Bester lot OK'd

some say not soon enough

May 22, 2003|by PEPPER BALLARD

Some Bester Elementary School parents say the Washington County Board of Education's Tuesday consensus to build an extra parking lot at the school next summer would help ease traffic congestion at the school, but say they wish the project could be completed sooner.

The School Board during a two-hour transportation work session Tuesday afternoon agreed to build a 24-space parking lot during the summer of 2004. Plans are to build the lot north of the school on land that is now unused.

The School Board had discussed building the lot this summer in place of three projects already slated, but agreed those projects were more of a safety concern than the parking lot at Bester, which it saw more as a matter of inconvenience.


Dennis McGee, Washington County Public School's director of facilities management, said although the new lot will have 24 spaces, about 30 cars could park comfortably in the lot and along a bordering sidewalk.

"It should certainly address many of the concerns," he said.

Parent Dodie Green, 32, who has been protesting traffic conditions at Bester, said Wednesday the lot won't be enough.

"I've sat through three School Boards to discuss this issue," she said. "I guess I'll have to sit through several more."

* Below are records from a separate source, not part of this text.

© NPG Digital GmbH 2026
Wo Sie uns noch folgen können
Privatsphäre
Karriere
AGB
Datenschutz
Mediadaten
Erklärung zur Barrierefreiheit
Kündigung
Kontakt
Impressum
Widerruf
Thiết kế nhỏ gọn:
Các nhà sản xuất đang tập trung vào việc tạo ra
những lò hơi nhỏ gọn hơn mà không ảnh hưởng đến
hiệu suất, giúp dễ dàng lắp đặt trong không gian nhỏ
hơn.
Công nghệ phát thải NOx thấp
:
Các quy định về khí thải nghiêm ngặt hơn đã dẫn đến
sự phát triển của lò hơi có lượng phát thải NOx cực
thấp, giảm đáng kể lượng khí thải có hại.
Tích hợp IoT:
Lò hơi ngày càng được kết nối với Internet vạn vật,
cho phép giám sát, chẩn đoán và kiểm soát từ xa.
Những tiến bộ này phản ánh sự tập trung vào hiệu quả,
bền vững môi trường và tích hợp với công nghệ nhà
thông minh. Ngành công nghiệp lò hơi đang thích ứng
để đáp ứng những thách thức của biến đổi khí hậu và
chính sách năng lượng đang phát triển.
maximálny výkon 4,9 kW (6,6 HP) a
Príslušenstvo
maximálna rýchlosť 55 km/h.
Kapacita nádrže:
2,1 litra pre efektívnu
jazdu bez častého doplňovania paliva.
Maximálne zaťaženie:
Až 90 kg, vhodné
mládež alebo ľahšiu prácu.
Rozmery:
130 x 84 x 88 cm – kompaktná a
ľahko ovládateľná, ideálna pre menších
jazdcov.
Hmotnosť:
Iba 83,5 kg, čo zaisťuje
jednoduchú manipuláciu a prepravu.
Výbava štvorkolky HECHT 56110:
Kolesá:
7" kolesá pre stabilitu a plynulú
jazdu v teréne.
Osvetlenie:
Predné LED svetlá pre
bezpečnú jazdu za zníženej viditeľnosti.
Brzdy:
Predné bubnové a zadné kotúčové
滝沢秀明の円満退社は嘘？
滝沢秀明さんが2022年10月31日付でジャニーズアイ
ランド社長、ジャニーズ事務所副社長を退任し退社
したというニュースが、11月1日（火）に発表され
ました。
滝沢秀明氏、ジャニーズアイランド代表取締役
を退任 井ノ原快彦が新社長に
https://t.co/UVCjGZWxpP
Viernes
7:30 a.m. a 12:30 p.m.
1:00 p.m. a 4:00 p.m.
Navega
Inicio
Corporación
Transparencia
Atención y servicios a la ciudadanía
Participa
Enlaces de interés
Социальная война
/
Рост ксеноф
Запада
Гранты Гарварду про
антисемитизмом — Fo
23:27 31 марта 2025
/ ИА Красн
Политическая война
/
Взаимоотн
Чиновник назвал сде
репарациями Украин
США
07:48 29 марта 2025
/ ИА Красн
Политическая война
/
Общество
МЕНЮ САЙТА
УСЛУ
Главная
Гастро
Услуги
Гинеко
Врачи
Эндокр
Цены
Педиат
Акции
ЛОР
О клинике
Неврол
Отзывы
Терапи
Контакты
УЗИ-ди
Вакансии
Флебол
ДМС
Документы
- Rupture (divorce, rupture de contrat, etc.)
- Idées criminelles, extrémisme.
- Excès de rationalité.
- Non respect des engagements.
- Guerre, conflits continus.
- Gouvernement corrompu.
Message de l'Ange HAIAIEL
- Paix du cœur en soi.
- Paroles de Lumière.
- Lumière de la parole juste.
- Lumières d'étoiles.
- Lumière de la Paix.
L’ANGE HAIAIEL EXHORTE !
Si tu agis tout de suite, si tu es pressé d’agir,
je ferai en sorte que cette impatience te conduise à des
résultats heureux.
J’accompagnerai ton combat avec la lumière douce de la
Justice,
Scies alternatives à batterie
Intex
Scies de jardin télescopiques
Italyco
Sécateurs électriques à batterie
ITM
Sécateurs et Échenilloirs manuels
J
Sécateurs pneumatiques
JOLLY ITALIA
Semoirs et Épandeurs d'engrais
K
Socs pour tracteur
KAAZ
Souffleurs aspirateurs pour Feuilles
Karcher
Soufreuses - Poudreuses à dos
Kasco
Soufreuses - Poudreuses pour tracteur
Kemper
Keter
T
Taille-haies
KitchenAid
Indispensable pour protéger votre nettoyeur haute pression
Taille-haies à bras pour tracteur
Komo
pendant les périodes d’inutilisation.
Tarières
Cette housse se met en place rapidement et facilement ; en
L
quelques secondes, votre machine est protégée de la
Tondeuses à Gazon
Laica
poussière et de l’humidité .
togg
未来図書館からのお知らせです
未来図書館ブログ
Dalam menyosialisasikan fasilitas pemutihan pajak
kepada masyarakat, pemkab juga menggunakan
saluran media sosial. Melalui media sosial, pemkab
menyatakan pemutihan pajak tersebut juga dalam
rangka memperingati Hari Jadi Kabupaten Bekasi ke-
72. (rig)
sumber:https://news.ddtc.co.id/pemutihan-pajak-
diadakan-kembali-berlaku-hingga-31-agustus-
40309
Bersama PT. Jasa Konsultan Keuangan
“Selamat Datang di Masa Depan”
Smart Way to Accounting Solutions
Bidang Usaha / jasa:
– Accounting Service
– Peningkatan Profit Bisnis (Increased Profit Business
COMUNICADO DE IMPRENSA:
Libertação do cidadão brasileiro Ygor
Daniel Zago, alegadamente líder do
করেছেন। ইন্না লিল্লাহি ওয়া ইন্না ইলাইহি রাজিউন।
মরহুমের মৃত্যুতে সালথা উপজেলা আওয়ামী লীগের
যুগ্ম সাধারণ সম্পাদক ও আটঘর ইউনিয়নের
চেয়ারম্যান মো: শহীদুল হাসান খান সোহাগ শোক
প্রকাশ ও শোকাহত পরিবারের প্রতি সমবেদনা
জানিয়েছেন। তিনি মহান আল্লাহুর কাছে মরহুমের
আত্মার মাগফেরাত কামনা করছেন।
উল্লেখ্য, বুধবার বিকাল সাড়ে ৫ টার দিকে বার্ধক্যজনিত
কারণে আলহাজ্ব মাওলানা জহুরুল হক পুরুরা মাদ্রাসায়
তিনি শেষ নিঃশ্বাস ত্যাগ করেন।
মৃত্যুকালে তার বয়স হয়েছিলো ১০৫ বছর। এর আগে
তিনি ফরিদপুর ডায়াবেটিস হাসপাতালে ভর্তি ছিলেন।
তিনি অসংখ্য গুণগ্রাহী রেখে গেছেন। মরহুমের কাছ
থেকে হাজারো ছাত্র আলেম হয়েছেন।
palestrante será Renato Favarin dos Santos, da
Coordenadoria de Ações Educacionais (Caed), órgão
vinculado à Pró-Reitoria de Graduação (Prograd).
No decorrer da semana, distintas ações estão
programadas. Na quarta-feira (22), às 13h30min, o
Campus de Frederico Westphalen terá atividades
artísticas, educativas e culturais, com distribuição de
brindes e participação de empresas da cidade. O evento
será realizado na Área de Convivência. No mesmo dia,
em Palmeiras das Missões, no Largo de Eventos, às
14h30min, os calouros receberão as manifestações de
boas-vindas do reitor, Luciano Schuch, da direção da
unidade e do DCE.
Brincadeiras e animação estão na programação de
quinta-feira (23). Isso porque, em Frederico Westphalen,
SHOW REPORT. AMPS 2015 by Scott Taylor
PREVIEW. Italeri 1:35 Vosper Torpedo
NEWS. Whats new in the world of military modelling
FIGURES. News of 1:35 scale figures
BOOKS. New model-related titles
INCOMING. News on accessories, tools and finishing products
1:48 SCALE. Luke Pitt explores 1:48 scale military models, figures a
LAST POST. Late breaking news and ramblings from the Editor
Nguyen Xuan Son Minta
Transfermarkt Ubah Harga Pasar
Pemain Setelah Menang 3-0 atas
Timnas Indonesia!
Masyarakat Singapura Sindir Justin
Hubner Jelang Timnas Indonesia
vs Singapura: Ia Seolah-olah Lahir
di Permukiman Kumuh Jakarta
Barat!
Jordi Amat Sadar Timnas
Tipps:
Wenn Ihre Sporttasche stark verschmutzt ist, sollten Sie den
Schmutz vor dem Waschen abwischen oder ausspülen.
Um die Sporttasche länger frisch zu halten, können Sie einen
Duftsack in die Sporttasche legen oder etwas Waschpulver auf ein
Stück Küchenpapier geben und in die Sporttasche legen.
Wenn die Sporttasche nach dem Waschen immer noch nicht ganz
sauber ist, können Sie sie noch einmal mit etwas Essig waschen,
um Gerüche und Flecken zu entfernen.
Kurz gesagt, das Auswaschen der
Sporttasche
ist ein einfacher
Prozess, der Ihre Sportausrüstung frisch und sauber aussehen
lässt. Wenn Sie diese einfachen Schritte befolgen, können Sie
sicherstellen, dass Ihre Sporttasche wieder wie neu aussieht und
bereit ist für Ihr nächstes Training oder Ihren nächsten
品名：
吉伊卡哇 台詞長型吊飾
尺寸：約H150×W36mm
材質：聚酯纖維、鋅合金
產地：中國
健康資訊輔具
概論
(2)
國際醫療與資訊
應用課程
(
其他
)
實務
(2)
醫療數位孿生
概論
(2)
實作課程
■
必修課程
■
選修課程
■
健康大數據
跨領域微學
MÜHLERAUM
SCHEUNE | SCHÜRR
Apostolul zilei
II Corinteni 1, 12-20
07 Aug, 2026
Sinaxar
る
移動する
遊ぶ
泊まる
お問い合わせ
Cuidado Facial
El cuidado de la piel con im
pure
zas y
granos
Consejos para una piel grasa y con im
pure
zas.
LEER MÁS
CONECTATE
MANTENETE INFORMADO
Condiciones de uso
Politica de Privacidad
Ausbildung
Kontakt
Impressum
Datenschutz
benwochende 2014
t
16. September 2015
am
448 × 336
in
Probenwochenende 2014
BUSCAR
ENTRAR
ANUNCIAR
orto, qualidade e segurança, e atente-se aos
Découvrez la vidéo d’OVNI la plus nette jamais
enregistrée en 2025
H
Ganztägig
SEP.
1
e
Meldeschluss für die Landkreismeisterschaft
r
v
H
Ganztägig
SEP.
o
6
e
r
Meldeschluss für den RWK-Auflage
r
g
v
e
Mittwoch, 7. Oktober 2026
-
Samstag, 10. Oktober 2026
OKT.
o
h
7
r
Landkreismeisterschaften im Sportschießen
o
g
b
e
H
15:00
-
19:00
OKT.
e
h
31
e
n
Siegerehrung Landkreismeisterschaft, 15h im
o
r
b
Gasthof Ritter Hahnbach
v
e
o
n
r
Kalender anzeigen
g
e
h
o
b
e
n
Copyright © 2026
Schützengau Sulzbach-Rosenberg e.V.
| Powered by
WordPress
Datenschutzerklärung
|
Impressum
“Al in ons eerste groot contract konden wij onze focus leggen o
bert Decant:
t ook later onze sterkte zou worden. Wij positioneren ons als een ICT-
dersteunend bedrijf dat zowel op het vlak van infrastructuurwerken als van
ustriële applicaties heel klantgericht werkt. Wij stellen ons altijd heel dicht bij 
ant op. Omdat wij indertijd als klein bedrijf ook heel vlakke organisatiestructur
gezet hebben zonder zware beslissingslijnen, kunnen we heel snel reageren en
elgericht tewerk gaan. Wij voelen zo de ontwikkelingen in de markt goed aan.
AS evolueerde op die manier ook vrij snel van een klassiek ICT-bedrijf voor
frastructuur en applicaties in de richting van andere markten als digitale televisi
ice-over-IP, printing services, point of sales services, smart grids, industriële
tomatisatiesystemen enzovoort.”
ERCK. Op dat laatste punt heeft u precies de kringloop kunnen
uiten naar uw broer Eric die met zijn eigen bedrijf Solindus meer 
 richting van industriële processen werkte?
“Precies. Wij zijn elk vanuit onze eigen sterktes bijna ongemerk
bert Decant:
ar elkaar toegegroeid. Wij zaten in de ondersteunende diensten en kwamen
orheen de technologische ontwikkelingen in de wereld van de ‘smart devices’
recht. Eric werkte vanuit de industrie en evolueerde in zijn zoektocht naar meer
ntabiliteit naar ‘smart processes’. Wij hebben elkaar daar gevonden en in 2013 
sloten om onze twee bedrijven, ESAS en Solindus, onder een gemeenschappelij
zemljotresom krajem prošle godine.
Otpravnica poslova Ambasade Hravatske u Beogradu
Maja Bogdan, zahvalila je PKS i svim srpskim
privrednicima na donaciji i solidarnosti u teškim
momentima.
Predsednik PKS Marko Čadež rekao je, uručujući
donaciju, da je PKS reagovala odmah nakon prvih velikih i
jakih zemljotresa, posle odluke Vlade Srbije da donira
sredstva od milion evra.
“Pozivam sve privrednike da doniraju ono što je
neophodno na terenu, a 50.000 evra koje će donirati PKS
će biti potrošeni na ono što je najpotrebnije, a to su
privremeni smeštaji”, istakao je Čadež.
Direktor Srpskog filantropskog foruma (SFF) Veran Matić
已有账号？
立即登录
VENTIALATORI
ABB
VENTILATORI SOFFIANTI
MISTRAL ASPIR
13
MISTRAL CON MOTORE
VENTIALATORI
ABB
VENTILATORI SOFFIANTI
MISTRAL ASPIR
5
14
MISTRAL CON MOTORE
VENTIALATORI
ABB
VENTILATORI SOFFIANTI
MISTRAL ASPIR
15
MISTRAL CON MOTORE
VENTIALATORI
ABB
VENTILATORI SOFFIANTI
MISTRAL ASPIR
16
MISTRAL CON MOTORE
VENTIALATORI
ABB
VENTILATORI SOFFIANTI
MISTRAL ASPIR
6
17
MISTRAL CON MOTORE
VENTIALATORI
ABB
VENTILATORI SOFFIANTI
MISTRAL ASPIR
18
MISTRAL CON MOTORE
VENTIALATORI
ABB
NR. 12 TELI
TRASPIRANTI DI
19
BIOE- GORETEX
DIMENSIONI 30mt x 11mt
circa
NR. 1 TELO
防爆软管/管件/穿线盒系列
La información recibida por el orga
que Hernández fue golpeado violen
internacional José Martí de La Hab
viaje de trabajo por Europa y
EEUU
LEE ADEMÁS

Parent Octavia Fowlkes, 26, said she'll wait a year for the parking lot. "It would help out a lot," she said.

McGee said the project will cost about $60,000, but said he will have to factor in the cost of things like storm water management.

He said he hopes to start the bidding process on the project next winter.

Some parents said Wednesday that next summer isn't soon enough.

"It's a waste of time. It's a waste of money. The problem is now and they need to do something now," said parent Roben Hall, 48.

The School Board has discussed some plans to alleviate the congestion in the meantime. Chris Carter, the school system's director of transportation, is checking into whether a system could be developed under which parents who have children who don't ride the bus could apply to send their children on one of the two school buses that has a few empty seats.

Carter said one of the buses generally has 30 to 35 empty seats. The other school bus, which seats 48, is at near capacity, he said.

Carter said it would be difficult to set up such a system because when the bus has empty seats it might mean that students eligible to be aboard the bus have found other ways home.

About 400 of 500 students who attend Bester either walk or are driven to and from school by their parents.

Carter said Bester Elementary is one of seven schools in which students living within one mile of the school are considered walkers. Other schools are exempted from the rule because their routes to school have limited crosswalks and sidewalks and are in areas with faster traffic.